PROBLEM REQUIREMENTS: Whenever a line below holds the word "akmal", copy that line.

*** Opening GIVEN DATA ***

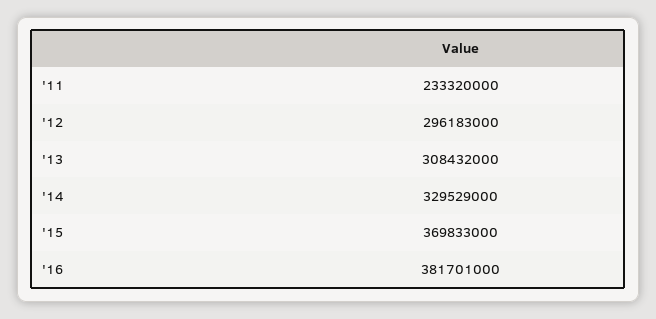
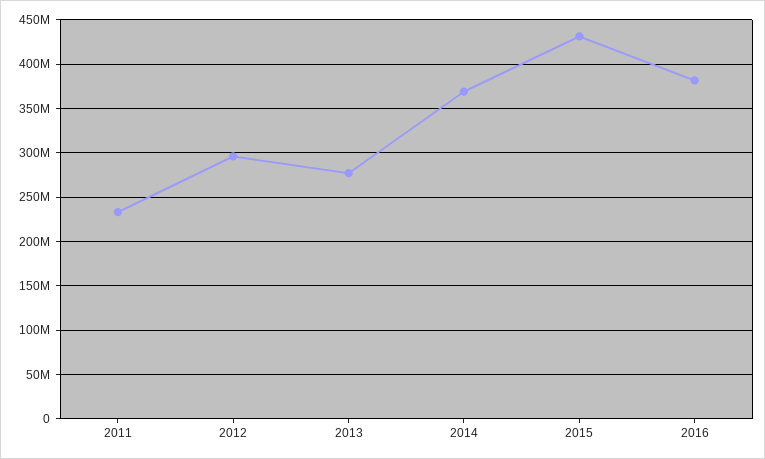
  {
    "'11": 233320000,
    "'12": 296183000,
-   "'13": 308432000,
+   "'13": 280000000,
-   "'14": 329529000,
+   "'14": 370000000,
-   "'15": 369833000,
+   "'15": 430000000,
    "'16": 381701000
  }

*** Closing GIVEN DATA ***
*** Opening GIVEN DATA ***

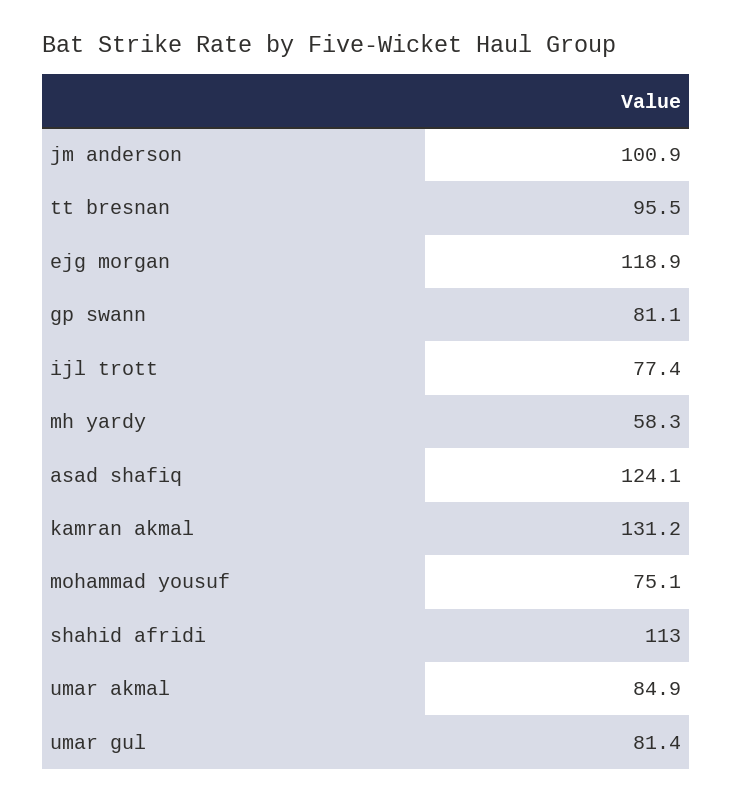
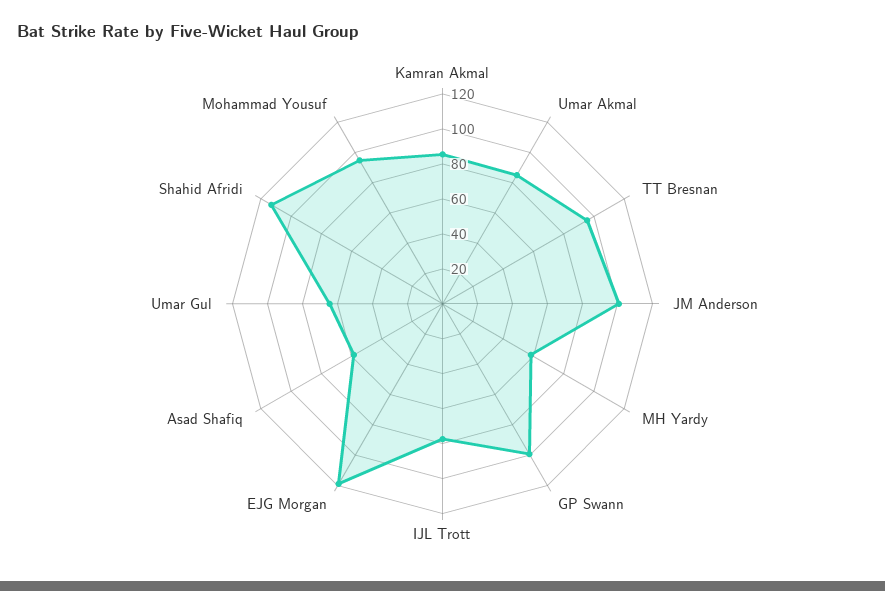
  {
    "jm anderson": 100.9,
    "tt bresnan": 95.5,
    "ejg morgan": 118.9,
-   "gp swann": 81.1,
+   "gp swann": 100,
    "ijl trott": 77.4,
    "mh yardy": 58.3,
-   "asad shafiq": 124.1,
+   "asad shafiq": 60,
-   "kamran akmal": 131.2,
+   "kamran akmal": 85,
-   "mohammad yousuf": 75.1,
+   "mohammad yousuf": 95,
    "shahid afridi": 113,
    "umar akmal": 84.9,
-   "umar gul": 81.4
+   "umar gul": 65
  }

*** Closing GIVEN DATA ***
*** Opening GIVEN DATA ***

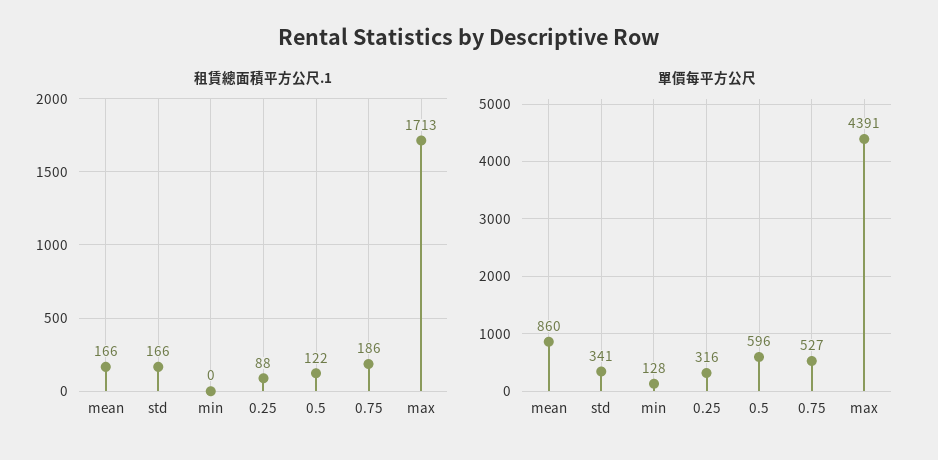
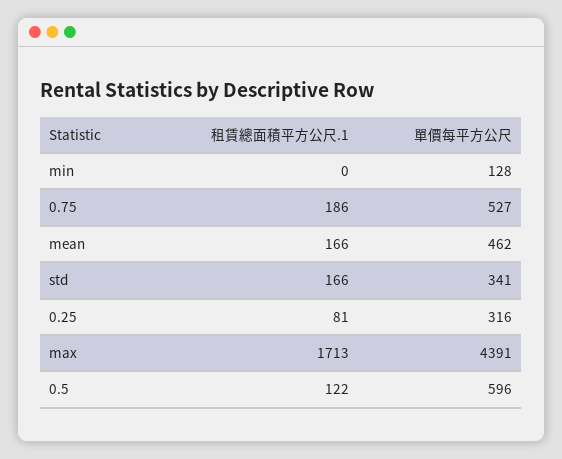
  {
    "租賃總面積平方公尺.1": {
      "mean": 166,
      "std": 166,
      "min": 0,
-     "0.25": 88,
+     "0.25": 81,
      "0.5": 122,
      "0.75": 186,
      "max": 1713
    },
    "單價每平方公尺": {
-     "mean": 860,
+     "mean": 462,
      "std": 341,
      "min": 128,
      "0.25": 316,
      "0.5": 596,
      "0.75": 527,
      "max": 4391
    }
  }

*** Closing GIVEN DATA ***

EXERCISE OUTPUT:
-   "kamran akmal": 131.2,
+   "kamran akmal": 85,
    "umar akmal": 84.9,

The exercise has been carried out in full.